Problem requirements
Write out each record below exactly as it appears, with no pictures.

-------------------------

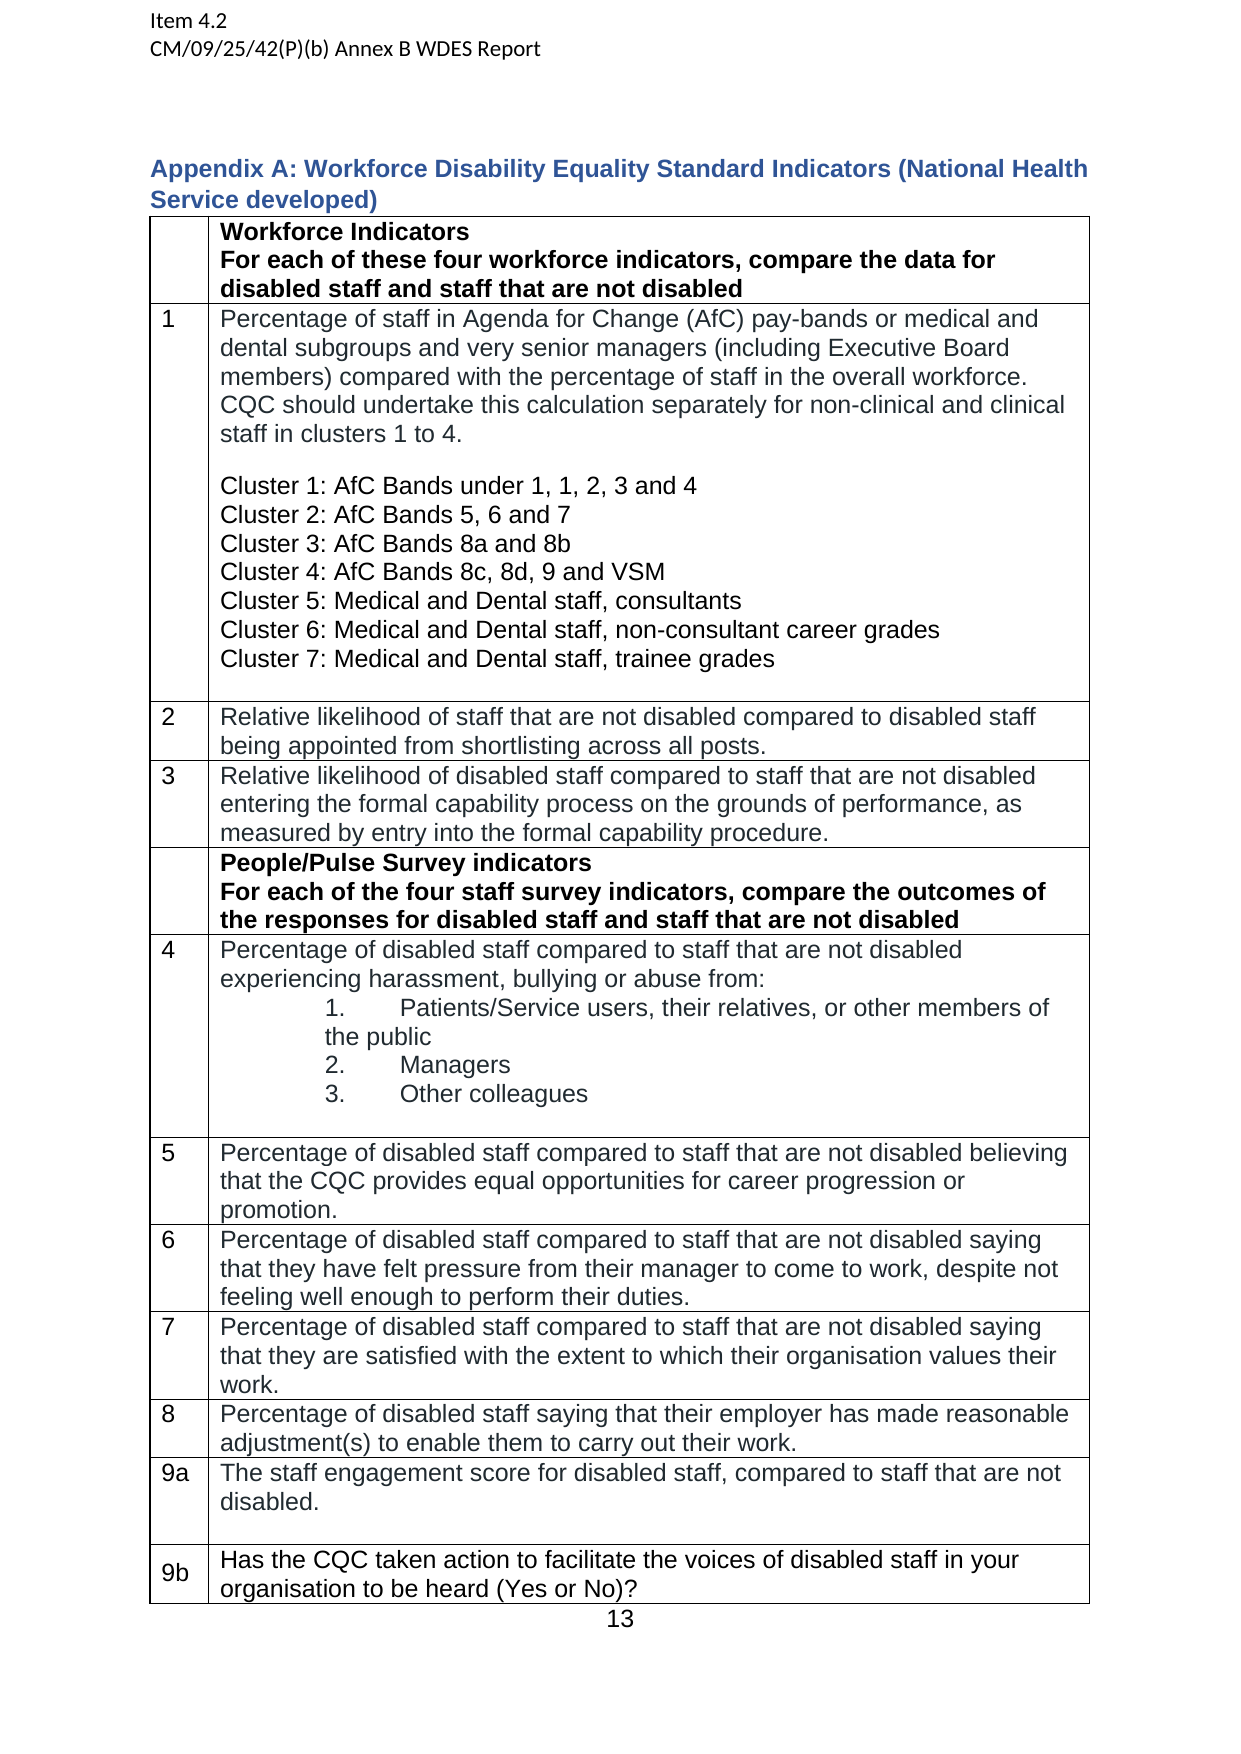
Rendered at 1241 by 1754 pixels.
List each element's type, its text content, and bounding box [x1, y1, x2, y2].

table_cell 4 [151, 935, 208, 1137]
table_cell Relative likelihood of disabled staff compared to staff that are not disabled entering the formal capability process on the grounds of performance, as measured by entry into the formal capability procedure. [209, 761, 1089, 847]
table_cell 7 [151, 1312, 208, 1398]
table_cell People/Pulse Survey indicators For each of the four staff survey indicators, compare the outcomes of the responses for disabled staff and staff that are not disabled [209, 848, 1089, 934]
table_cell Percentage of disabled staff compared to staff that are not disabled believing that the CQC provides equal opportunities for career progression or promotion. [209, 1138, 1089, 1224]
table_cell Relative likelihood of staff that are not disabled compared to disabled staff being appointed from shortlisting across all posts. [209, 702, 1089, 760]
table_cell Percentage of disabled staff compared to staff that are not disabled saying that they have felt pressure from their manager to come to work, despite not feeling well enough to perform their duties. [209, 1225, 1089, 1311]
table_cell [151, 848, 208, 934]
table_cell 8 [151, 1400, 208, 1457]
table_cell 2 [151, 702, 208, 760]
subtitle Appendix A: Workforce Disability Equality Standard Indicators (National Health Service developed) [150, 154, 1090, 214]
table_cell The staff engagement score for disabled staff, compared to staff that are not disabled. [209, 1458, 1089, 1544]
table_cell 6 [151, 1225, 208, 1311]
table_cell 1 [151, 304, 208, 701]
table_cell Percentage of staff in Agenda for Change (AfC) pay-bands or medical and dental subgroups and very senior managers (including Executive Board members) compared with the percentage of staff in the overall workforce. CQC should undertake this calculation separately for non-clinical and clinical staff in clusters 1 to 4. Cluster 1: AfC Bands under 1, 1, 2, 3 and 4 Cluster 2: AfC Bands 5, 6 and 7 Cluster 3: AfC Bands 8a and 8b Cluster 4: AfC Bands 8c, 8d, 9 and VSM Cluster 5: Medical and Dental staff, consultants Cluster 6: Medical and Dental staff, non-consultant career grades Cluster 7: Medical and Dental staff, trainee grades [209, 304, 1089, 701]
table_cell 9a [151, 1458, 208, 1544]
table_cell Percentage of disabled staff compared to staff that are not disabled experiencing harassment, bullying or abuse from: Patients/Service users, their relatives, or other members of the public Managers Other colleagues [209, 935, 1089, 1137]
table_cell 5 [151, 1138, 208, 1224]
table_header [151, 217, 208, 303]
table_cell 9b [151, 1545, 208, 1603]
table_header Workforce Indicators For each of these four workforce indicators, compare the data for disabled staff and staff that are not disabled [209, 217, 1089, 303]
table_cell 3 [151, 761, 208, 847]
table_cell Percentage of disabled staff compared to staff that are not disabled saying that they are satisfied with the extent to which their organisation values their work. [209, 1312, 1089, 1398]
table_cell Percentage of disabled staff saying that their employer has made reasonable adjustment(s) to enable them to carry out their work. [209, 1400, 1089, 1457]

-------------------------

Task output
Rendered at 1241 by 1754 pixels.
List each element's type, its text content, and bounding box [x1, y1, x2, y2].

table_cell 4 [151, 935, 208, 1137]
table_cell Relative likelihood of disabled staff compared to staff that are not disabled entering the formal capability process on the grounds of performance, as measured by entry into the formal capability procedure. [209, 761, 1089, 847]
table_cell 7 [151, 1312, 208, 1398]
table_cell People/Pulse Survey indicators For each of the four staff survey indicators, compare the outcomes of the responses for disabled staff and staff that are not disabled [209, 848, 1089, 934]
table_cell Percentage of disabled staff compared to staff that are not disabled believing that the CQC provides equal opportunities for career progression or promotion. [209, 1138, 1089, 1224]
table_cell Relative likelihood of staff that are not disabled compared to disabled staff being appointed from shortlisting across all posts. [209, 702, 1089, 760]
table_cell Percentage of disabled staff compared to staff that are not disabled saying that they have felt pressure from their manager to come to work, despite not feeling well enough to perform their duties. [209, 1225, 1089, 1311]
table_cell [151, 848, 208, 934]
table_cell 8 [151, 1400, 208, 1457]
table_cell 2 [151, 702, 208, 760]
subtitle Appendix A: Workforce Disability Equality Standard Indicators (National Health Service developed) [150, 154, 1090, 214]
table_cell The staff engagement score for disabled staff, compared to staff that are not disabled. [209, 1458, 1089, 1544]
table_cell 6 [151, 1225, 208, 1311]
table_cell 1 [151, 304, 208, 701]
table_cell Percentage of staff in Agenda for Change (AfC) pay-bands or medical and dental subgroups and very senior managers (including Executive Board members) compared with the percentage of staff in the overall workforce. CQC should undertake this calculation separately for non-clinical and clinical staff in clusters 1 to 4. Cluster 1: AfC Bands under 1, 1, 2, 3 and 4 Cluster 2: AfC Bands 5, 6 and 7 Cluster 3: AfC Bands 8a and 8b Cluster 4: AfC Bands 8c, 8d, 9 and VSM Cluster 5: Medical and Dental staff, consultants Cluster 6: Medical and Dental staff, non-consultant career grades Cluster 7: Medical and Dental staff, trainee grades [209, 304, 1089, 701]
table_cell 9a [151, 1458, 208, 1544]
table_cell Percentage of disabled staff compared to staff that are not disabled experiencing harassment, bullying or abuse from: Patients/Service users, their relatives, or other members of the public Managers Other colleagues [209, 935, 1089, 1137]
table_cell 5 [151, 1138, 208, 1224]
table_header [151, 217, 208, 303]
table_cell 9b [151, 1545, 208, 1603]
table_header Workforce Indicators For each of these four workforce indicators, compare the data for disabled staff and staff that are not disabled [209, 217, 1089, 303]
table_cell 3 [151, 761, 208, 847]
table_cell Percentage of disabled staff compared to staff that are not disabled saying that they are satisfied with the extent to which their organisation values their work. [209, 1312, 1089, 1398]
table_cell Percentage of disabled staff saying that their employer has made reasonable adjustment(s) to enable them to carry out their work. [209, 1400, 1089, 1457]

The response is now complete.